** Opening The data block **

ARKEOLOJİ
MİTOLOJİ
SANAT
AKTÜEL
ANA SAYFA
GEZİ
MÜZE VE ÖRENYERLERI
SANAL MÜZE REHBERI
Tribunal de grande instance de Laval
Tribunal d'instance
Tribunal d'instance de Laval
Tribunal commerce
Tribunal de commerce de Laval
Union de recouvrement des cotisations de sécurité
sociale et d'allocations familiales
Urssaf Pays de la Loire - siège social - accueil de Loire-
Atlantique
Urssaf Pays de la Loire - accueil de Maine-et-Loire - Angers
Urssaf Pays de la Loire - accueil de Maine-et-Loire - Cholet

** Closing The data block **
** Opening The data block **

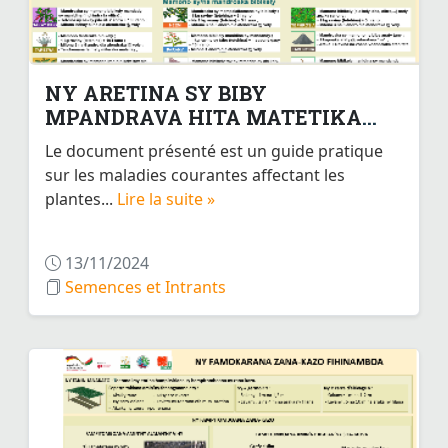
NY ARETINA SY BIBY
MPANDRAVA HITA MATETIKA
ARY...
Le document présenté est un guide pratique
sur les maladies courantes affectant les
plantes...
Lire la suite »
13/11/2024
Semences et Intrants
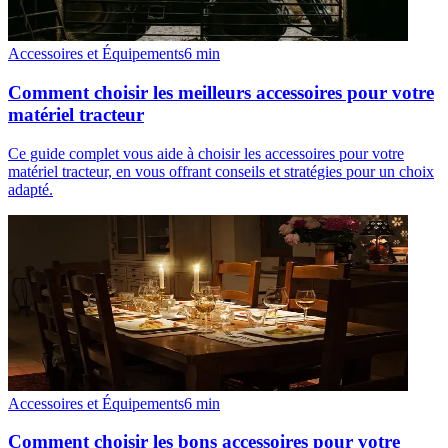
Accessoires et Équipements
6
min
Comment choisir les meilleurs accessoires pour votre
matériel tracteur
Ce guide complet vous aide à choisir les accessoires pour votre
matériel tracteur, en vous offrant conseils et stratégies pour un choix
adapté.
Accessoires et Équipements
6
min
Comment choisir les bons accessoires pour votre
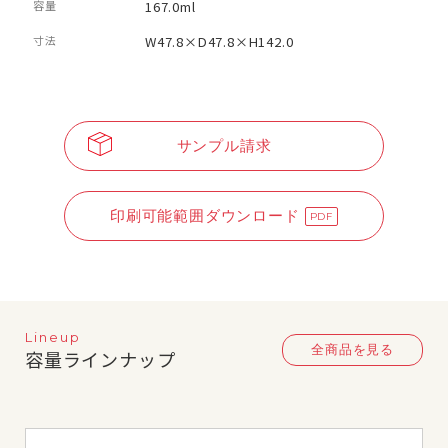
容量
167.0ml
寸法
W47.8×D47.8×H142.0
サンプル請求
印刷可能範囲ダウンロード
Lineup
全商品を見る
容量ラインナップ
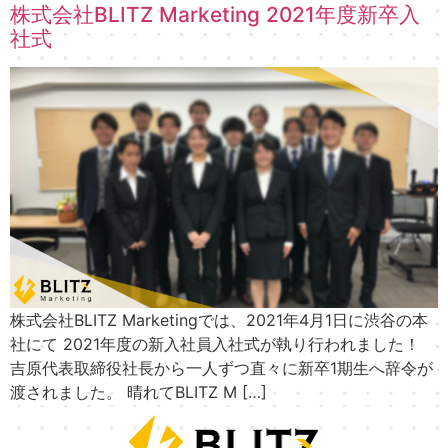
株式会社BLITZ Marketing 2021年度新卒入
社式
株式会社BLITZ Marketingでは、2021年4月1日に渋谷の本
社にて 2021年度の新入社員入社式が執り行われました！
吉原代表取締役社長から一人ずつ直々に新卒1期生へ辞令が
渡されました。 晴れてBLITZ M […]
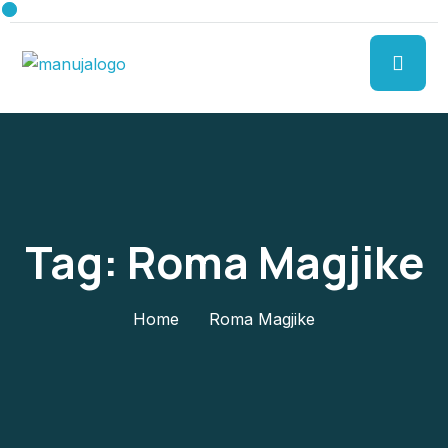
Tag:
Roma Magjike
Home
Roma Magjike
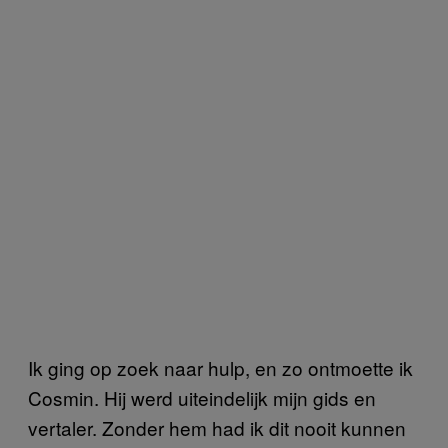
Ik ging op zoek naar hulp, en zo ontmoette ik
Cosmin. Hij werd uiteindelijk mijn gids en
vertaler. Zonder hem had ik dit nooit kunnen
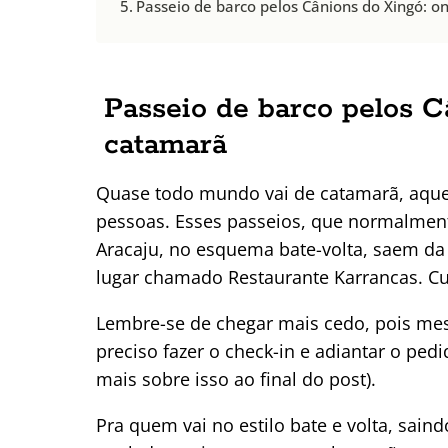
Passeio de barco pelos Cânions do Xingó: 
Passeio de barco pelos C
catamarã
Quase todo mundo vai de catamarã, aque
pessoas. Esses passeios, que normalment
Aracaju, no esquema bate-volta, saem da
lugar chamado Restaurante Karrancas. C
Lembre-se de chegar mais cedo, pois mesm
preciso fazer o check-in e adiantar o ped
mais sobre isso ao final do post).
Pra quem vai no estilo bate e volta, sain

** Closing The data block **

▸ **Task directions**
Please output, exactly as written, the lines above from the one holding "Cosmin. Hij werd uiteindelijk mijn gids en" through the one holding "Pra quem vai no estilo bate e volta, sain", both included, with the pictures omitted.

▸ **Solution below**
Cosmin. Hij werd uiteindelijk mijn gids en
vertaler. Zonder hem had ik dit nooit kunnen
Passeio de barco pelos Cânions do Xingó: 
Passeio de barco pelos C
catamarã
Quase todo mundo vai de catamarã, aque
pessoas. Esses passeios, que normalment
Aracaju, no esquema bate-volta, saem da
lugar chamado Restaurante Karrancas. C
Lembre-se de chegar mais cedo, pois mesm
preciso fazer o check-in e adiantar o ped
mais sobre isso ao final do post).
Pra quem vai no estilo bate e volta, sain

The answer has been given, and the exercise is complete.